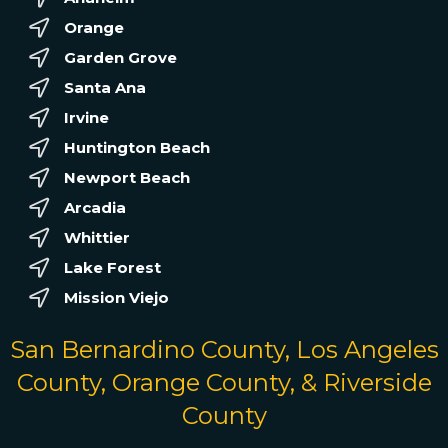
Orange
Garden Grove
Santa Ana
Irvine
Huntington Beach
Newport Beach
Arcadia
Whittier
Lake Forest
Mission Viejo
San Bernardino County, Los Angeles
County, Orange County, & Riverside
County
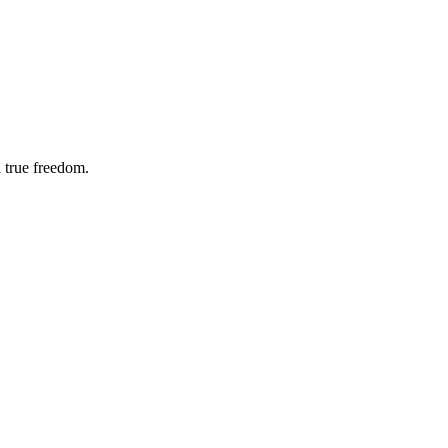
 true freedom.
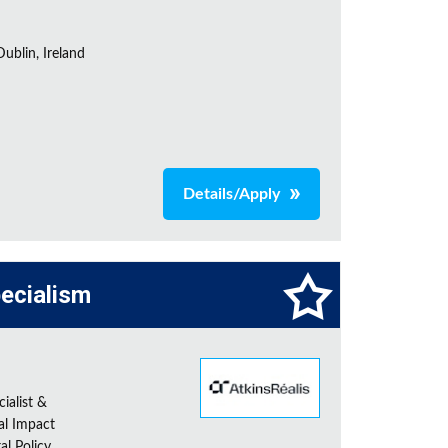
ublin, Ireland
Details/Apply
pecialism
ialist &
al Impact
al Policy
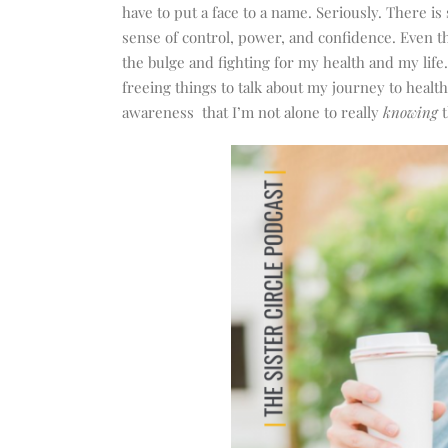
increase
have to put a face to a name. Seriously. There is
or
sense of control, power, and confidence. Even th
decrease
the bulge and fighting for my health and my life
volume.
freeing things to talk about my journey to healt
awareness that I’m not alone to really
knowing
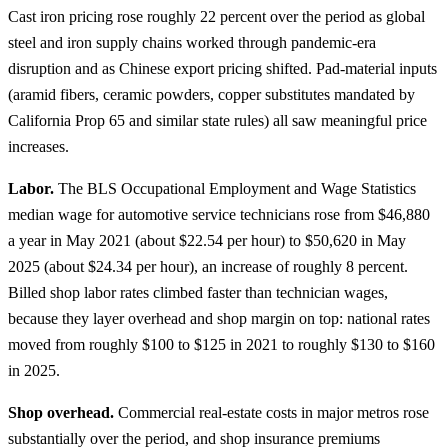
Cast iron pricing rose roughly 22 percent over the period as global
steel and iron supply chains worked through pandemic-era
disruption and as Chinese export pricing shifted. Pad-material inputs
(aramid fibers, ceramic powders, copper substitutes mandated by
California Prop 65 and similar state rules) all saw meaningful price
increases.
Labor.
The BLS Occupational Employment and Wage Statistics
median wage for automotive service technicians rose from $46,880
a year in May 2021 (about $22.54 per hour) to $50,620 in May
2025 (about $24.34 per hour), an increase of roughly 8 percent.
Billed shop labor rates climbed faster than technician wages,
because they layer overhead and shop margin on top: national rates
moved from roughly $100 to $125 in 2021 to roughly $130 to $160
in 2025.
Shop overhead.
Commercial real-estate costs in major metros rose
substantially over the period, and shop insurance premiums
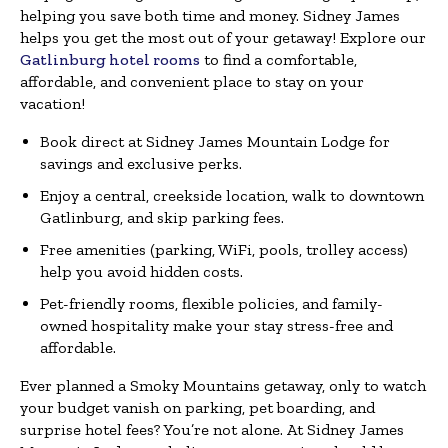
helping you save both time and money. Sidney James
helps you get the most out of your getaway! Explore our
Gatlinburg hotel rooms
to find a comfortable,
affordable, and convenient place to stay on your
vacation!
Book direct at Sidney James Mountain Lodge for
savings and exclusive perks.
Enjoy a central, creekside location, walk to downtown
Gatlinburg, and skip parking fees.
Free amenities (parking, WiFi, pools, trolley access)
help you avoid hidden costs.
Pet-friendly rooms, flexible policies, and family-
owned hospitality make your stay stress-free and
affordable.
Ever planned a Smoky Mountains getaway, only to watch
your budget vanish on parking, pet boarding, and
surprise hotel fees? You’re not alone. At Sidney James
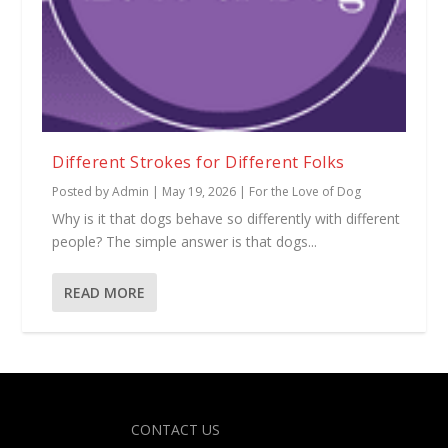
Different Strokes for Different Folks
Posted by
Admin
|
May 19, 2026
|
For the Love of Dog
Why is it that dogs behave so differently with different
people? The simple answer is that dogs...
READ MORE
Designed by
| Powered by
Elegant Themes
WordPress
CONTACT US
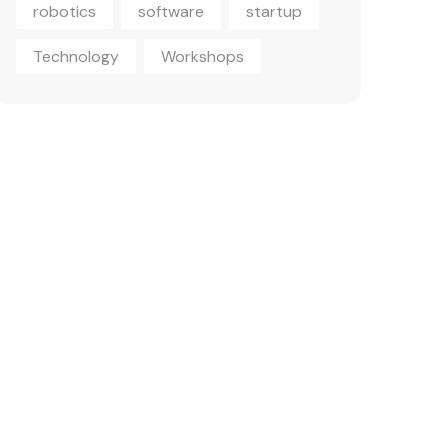
robotics
software
startup
Technology
Workshops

- Directive
Rewrite the text of all the records, swapping "affordable" for "inexpensive" wherever it occurs and leaving everything else unchanged. Do not include the pictures.

- Output of the exercise
Orange
Garden Grove
Santa Ana
Irvine
Huntington Beach
Newport Beach
Arcadia
Whittier
Lake Forest
Mission Viejo
San Bernardino County, Los Angeles
County, Orange County, & Riverside
County
 true freedom.
ublin, Ireland
Details/Apply
pecialism
ialist &
al Impact
al Policy
increase
have to put a face to a name. Seriously. There is
or
sense of control, power, and confidence. Even th
decrease
the bulge and fighting for my health and my life
volume.
freeing things to talk about my journey to healt
awareness that I’m not alone to really
knowing
Cast iron pricing rose roughly 22 percent over the period as global
steel and iron supply chains worked through pandemic-era
disruption and as Chinese export pricing shifted. Pad-material inputs
(aramid fibers, ceramic powders, copper substitutes mandated by
California Prop 65 and similar state rules) all saw meaningful price
increases.
Labor.
The BLS Occupational Employment and Wage Statistics
median wage for automotive service technicians rose from $46,880
a year in May 2021 (about $22.54 per hour) to $50,620 in May
2025 (about $24.34 per hour), an increase of roughly 8 percent.
Billed shop labor rates climbed faster than technician wages,
because they layer overhead and shop margin on top: national rates
moved from roughly $100 to $125 in 2021 to roughly $130 to $160
in 2025.
Shop overhead.
Commercial real-estate costs in major metros rose
substantially over the period, and shop insurance premiums
helping you save both time and money. Sidney James
helps you get the most out of your getaway! Explore our
Gatlinburg hotel rooms
to find a comfortable,
inexpensive, and convenient place to stay on your
vacation!
Book direct at Sidney James Mountain Lodge for
savings and exclusive perks.
Enjoy a central, creekside location, walk to downtown
Gatlinburg, and skip parking fees.
Free amenities (parking, WiFi, pools, trolley access)
help you avoid hidden costs.
Pet-friendly rooms, flexible policies, and family-
owned hospitality make your stay stress-free and
inexpensive.
Ever planned a Smoky Mountains getaway, only to watch
your budget vanish on parking, pet boarding, and
surprise hotel fees? You’re not alone. At Sidney James
Different Strokes for Different Folks
Posted by
Admin
|
May 19, 2026
|
For the Love of Dog
Why is it that dogs behave so differently with different
people? The simple answer is that dogs...
READ MORE
Designed by
| Powered by
Elegant Themes
WordPress
CONTACT US
robotics
software
startup
Technology
Workshops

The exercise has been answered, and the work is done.